Une fois la loi en vigueur, les contrôles et les sanctions en cas d’infraction risquent-ils d’être plus sévères ?
Après un temps d’adaptation, les contrôles de la DGCCRF vont reprendre. L’heure est venue pour les pharmaciens de prendre pleinement conscience des risques qu’ils encourent en considérant les marges liées à la coopération commerciale comme une remise de plus proposée par les laboratoires. Ils doivent aujourd’hui évoluer vers des relations plus construites avec leurs partenaires et se sentir concernés par les prises de risque.
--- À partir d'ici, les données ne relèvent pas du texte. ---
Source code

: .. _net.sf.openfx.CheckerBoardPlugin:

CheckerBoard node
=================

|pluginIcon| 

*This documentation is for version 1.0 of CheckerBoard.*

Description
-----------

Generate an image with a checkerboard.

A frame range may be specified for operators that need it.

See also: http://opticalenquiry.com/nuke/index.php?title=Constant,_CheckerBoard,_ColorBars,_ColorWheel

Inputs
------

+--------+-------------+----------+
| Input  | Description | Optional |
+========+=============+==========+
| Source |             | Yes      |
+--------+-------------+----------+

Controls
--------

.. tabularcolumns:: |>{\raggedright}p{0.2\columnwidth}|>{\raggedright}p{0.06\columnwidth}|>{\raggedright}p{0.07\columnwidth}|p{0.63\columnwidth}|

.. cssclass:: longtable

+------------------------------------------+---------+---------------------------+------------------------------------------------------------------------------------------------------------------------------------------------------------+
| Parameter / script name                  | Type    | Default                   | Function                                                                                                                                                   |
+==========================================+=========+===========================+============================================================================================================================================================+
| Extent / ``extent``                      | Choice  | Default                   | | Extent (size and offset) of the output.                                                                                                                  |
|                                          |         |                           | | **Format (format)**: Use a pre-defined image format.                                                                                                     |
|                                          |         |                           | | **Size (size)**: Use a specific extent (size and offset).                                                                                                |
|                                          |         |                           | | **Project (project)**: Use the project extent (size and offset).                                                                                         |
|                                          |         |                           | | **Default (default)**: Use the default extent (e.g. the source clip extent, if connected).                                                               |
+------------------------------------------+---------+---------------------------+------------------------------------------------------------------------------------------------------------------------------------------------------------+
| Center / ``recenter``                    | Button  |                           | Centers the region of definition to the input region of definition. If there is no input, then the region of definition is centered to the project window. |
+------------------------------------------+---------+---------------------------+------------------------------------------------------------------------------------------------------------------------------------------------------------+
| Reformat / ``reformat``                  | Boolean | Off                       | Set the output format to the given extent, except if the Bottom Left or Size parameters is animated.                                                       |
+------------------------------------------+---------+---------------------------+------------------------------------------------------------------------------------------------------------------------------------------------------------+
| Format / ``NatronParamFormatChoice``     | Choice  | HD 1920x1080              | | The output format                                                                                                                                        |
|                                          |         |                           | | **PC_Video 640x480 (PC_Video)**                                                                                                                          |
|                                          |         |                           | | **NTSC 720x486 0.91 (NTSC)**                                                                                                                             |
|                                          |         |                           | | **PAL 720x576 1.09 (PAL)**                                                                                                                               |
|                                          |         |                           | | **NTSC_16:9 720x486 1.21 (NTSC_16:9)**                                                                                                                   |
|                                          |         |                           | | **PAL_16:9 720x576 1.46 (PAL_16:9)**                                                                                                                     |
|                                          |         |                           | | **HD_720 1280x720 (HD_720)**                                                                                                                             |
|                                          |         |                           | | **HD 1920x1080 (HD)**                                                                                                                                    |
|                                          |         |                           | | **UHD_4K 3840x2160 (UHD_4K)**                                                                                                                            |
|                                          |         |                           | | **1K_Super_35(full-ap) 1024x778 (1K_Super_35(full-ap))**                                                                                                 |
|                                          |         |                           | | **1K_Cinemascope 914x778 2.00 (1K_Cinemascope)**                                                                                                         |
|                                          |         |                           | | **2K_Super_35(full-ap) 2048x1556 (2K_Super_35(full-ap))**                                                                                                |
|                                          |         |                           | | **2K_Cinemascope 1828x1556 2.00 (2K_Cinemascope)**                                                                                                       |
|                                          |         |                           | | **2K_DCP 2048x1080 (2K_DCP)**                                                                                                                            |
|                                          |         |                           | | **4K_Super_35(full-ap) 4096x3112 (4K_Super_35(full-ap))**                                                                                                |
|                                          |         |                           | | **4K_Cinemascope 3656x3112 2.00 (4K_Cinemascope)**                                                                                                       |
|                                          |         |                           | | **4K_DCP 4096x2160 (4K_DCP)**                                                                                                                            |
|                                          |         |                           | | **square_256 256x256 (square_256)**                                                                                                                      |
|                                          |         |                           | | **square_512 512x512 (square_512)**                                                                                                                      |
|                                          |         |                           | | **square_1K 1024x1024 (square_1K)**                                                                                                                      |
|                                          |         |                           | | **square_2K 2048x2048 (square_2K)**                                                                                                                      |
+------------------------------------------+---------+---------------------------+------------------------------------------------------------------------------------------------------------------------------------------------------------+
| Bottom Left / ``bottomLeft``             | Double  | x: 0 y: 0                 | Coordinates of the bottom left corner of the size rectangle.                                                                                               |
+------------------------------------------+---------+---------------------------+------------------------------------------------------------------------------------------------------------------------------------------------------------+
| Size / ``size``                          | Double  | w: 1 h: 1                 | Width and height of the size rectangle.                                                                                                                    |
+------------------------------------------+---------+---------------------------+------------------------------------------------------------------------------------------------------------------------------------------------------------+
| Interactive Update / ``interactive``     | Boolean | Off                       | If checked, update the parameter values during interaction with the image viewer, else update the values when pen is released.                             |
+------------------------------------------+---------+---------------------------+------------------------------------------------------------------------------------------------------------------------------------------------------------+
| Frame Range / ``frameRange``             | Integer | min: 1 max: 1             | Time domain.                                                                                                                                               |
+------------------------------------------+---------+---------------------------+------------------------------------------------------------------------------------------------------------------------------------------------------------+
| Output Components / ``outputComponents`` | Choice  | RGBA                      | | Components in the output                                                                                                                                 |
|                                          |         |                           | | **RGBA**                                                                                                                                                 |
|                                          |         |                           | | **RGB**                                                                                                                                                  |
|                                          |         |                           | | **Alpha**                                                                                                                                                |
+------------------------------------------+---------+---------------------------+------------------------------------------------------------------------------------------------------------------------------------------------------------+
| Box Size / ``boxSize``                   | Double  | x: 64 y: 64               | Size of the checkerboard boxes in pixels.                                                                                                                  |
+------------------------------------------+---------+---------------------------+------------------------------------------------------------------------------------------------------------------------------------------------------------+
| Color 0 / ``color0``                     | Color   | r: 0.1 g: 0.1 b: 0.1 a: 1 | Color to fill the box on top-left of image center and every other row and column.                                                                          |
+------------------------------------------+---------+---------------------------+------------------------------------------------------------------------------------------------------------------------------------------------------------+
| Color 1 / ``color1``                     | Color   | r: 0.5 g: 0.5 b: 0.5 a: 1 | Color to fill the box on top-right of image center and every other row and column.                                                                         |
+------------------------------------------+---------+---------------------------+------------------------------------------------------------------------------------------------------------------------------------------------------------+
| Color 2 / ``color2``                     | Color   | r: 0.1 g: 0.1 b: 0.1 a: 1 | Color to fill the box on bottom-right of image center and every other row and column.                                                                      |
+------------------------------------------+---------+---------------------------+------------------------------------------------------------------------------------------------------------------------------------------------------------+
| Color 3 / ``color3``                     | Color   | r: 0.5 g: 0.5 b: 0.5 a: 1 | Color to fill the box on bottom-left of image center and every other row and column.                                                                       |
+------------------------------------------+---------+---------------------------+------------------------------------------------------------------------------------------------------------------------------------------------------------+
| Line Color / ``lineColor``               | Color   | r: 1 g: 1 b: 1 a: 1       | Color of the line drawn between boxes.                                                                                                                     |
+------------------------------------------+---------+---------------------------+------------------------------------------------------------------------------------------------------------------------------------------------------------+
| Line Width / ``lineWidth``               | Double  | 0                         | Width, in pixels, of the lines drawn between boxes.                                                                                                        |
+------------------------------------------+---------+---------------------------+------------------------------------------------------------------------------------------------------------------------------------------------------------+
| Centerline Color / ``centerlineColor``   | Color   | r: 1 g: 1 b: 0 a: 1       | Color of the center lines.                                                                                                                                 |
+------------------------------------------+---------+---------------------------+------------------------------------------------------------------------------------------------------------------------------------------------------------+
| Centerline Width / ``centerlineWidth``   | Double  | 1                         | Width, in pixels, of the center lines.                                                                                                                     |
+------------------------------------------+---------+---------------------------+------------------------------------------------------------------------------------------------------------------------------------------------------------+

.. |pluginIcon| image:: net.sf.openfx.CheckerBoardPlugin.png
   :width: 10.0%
En cas de condamnation, la coresponsabilité des acteurs est engagée et les amendes infligées ne seront plus de principe, mais dissuasives par leur montant, tant pour les sociétés que les personnes physiques. Pour se mettre à l’abri des contrôles et des sanctions, les pharmaciens doivent être capables par eux-mêmes de vendre et de valoriser des services, et, en cas de contrôle, de prouver que le service est réel et a bien été effectué.